March 8, 1971 – Fans who show up at the Chicago
Coliseum and the International Amphitheater to watch the Muhammad Ali – Joe
Frazier fight on closed circuit television end up staging their own boxing
matches as police are mobilized to combat near riots at both venues. Trouble breaks out at the Coliseum at 1513
South Wabash Avenue when projection equipment breaks down, and the audience of 7,000
people is asked to leave the building minutes before the fight is due to
begin. Some angry patrons begin to throw
ticket counters through the front windows; others toss folding chairs and
bottles from the balcony onto the main floor of the building. Close to 80 police officers are summoned to
restore order. At the Amphitheater at
Forty-Third Street and Halsted a thousand people are turned away when the
building reaches its 13,000-person capacity.
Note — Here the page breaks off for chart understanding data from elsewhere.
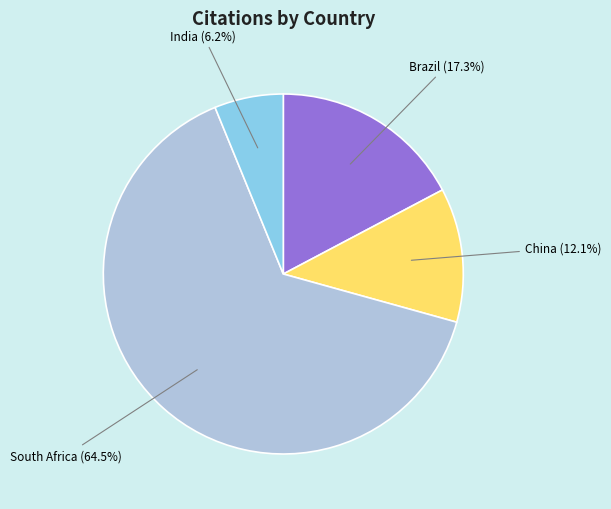

Combined, do China and Brazil account for over 50%?

No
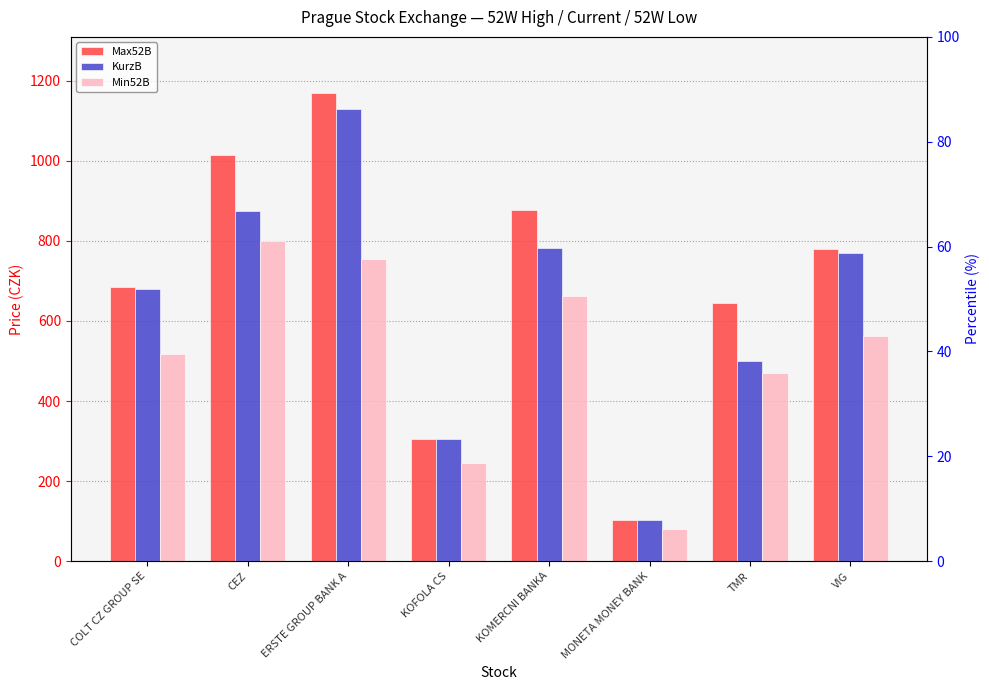

What is the label of the 7th bar from the left?

TMR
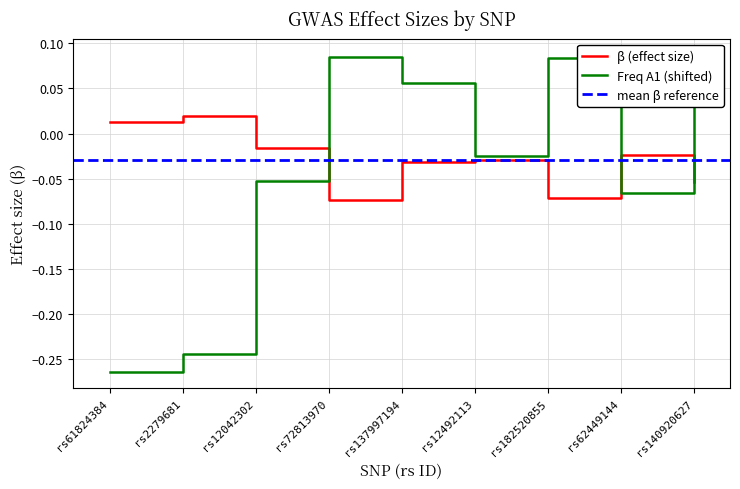

What is the change in value from rs62449144 to rs140920627?

+0.2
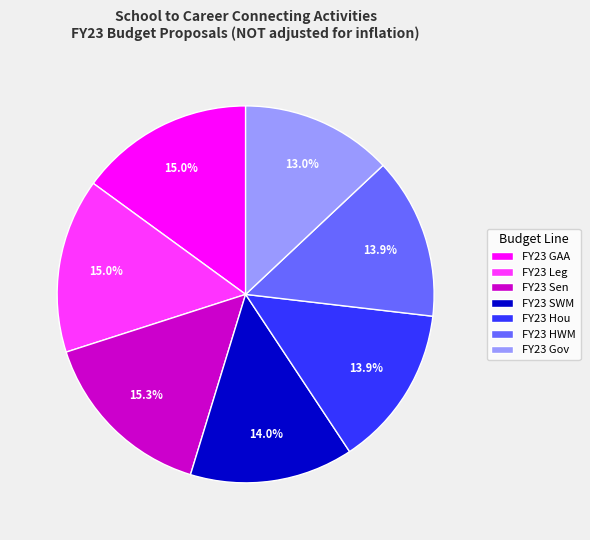

How many segments does this pie chart have?

7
Bottles and rocks are thrown, and 40 windows are broken on the Halsted
Street side of the building. Police and
maintenance staff members turn fire houses on the crowd, and the riot is
ultimately brought under control. Police
are kept busy all night long, even rushing to the Civic Opera House when fans
who are turned away at the Coliseum show up there, hoping to gain entrance at
the last minute. All of this occurs
exactly a dozen years to the day that Ali won the Golden Gloves Championship at
the Chicago Stadium, a young boxer from Louisville using his birth name,
Cassius Clay.
March 8, 1952 -- Students of the Navy Pier branch of the University of Illinois start a mile-long petition for a state-operated four-year college in Chicago at a dance and rally at the pier. M. L. Berenbaum, president of the parents' organization at the pier, signs the petition after Representative Paul Randolph, who promises legislation to establish a four-year branch of the state university. Berenbaum says that nine out of ten students at the pier live at home and work part time in Chicago and that many of those cannot afford to leave the city to continue their educations after they complete the two-year courses of study at the pier.